Sheng et al. estimated the camera detection model's recall is 0.67. Now we are able to estimate the total number of cameras in SF visible from the road.


### Exercise: derive a formula to estimate the number of cameras in SF

Use the quantities we computed above to estimate the number of cameras in San Francisco.

Step 1. Using our estimated `recall`, estimate the actual number of cameras in our *sample* of street-view images.
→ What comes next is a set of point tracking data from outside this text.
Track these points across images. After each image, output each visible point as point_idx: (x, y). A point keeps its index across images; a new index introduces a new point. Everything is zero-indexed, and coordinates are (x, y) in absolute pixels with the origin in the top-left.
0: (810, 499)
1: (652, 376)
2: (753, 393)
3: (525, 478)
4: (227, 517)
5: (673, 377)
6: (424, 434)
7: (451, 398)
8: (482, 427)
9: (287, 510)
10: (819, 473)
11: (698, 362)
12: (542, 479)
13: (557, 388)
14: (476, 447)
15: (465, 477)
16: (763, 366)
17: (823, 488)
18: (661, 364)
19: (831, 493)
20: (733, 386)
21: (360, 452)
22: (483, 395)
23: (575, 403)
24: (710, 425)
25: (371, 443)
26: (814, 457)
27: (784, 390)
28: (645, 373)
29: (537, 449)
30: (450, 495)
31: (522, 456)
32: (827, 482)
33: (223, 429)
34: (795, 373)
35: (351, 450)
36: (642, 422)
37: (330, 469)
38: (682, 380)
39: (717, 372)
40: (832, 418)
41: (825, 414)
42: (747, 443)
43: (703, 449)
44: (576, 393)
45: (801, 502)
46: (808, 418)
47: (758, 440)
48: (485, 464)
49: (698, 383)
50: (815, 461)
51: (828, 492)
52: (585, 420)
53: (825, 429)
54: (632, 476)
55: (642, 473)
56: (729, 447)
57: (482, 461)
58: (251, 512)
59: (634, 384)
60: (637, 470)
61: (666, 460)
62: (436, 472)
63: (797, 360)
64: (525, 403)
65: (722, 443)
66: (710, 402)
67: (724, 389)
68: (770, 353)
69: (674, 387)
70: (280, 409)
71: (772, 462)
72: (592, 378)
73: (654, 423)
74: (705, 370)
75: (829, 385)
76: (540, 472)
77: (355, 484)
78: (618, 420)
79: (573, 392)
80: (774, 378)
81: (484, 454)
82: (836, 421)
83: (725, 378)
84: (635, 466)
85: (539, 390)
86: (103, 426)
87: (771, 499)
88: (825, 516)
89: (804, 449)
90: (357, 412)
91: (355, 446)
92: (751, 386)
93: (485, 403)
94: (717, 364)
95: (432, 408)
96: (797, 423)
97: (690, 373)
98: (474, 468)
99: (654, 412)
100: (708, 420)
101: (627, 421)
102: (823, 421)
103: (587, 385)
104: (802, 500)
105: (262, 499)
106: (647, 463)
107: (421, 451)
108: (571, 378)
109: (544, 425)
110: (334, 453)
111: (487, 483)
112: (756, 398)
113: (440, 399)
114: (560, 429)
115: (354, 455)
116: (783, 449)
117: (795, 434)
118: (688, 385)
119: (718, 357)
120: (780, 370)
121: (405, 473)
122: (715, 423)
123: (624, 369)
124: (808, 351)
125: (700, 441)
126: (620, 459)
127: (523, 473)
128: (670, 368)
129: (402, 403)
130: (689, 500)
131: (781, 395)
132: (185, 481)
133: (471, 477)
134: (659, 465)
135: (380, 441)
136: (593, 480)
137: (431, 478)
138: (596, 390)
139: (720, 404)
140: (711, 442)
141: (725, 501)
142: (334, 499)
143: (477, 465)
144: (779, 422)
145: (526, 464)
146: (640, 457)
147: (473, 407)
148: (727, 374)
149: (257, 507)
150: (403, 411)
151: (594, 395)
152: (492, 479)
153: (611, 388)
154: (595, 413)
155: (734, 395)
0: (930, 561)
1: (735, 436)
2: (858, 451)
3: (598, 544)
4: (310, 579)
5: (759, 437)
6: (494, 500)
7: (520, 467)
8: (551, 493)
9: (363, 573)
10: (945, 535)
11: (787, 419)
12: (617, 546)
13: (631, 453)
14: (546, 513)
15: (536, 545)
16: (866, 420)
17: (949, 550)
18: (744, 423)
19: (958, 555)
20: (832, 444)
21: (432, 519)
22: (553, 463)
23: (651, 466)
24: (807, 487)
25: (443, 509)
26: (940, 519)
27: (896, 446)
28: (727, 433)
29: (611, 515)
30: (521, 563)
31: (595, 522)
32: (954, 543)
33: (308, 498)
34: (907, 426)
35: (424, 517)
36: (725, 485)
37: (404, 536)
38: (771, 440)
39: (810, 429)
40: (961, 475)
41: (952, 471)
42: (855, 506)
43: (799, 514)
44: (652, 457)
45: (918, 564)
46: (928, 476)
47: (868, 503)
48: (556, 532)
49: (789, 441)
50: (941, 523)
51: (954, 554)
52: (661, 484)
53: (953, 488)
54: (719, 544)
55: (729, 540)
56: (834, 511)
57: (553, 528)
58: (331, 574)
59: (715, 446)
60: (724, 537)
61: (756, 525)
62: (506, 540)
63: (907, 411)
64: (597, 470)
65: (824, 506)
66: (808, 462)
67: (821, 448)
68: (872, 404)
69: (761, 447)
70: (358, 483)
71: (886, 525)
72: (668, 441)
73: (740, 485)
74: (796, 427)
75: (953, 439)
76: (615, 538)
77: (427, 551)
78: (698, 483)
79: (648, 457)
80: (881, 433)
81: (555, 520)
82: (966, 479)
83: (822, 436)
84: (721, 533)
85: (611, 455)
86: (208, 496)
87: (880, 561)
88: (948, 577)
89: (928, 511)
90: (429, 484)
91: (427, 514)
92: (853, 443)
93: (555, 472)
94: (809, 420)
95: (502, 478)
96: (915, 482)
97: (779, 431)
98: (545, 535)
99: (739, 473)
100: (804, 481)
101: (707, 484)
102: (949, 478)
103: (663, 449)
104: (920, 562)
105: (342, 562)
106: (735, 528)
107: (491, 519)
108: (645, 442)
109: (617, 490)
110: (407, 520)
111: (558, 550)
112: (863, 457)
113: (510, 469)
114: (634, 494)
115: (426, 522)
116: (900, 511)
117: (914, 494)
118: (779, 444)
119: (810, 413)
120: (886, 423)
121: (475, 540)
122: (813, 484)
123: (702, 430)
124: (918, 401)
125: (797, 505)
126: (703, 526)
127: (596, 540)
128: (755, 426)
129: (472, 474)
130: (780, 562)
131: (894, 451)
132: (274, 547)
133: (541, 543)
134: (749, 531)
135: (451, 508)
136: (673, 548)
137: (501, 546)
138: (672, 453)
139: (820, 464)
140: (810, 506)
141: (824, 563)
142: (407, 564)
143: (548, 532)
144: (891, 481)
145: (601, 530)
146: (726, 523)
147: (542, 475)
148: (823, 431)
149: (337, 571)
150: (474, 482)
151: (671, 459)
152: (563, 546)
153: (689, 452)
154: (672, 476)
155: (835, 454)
Step 2. Using `frac_road_covered`, estimate the number of cameras in the whole city.

In [None]:
# Constants
# Recall of the camera detection model
recall <- 0.67

# Estimate camera detections and density
# Store the answer in the variable est_cameras
# Your code here!
# START solution
est_cameras_in_sample <- n_verified / recall
est_cameras <-  est_cameras_in_sample / frac_road_covered
# END solution

### Plotting the location of camera detections
We can plot the locations of detected cameras in our sample on a map to help us better understand their spatial distribution. What patterns do you notice in the placement of cameras?

In [None]:
ggmap(ggmap_sf, extent = "device") +
  geom_point(data = cameras_sf %>% 
               filter(verified),
             aes(x = lon, y = lat),
             position = "jitter", 
             shape = 25, fill = "white", color = "red",
             alpha = 1, size = 1.5) +
  theme(axis.text = element_blank(), 
        axis.title = element_blank(),
        axis.ticks = element_blank(),
        panel.grid = element_blank(),
        panel.border = element_blank())

### Racial disparities in camera placement
By performing the analysis above for multiple cities across the U.S. and combining the results with census data,
we can examine the relationship between camera density and share of minorities (defined as those who identify as either Hispanic or non-white) in that location.



In [None]:
cameras_all %>%
  ggplot(aes(x = percentage_minority, y = verified)) +
  #geom_hline(yintercept = avg_detection_rate, linetype = "dashed", color = "gray") + # avg detection rate
  geom_smooth(method = "lm", 
              formula = y ~ poly(x, degree = 2),
              se = T) +
  scale_x_continuous(
    name = "Minority share of population (in Census Block Group)", 
    #breaks = seq(0, 1, 0.1),
    expand = expansion(mult = c(0, 0.05)),
    labels = scales::percent_format(accuracy = 1)
  ) +
  scale_y_continuous(
    name = "Camera identification rate",  
    breaks = seq(0, 0.012, 0.003),
    expand = expansion(mult = c(0, 0.1)),
    labels = scales::percent_format(accuracy = 0.1)
  ) +
  theme(
    panel.grid = element_blank(),
    panel.border = element_blank(),
    axis.text = element_text(size = 16, family = "Helvetica", color = "black"),
    axis.title = element_text(size = 16, family = "Helvetica", color = "black"),
    axis.line = element_line(linewidth = 0.5, color = "black"),
    axis.ticks.x = element_line(linewidth = 0.5, color = "black"),
    axis.ticks.y = element_line(linewidth = 0.5, color = "black")
  ) 

###Exercise: Disparate impacts in camera placement

Discuss the plot above. What might be driving the results?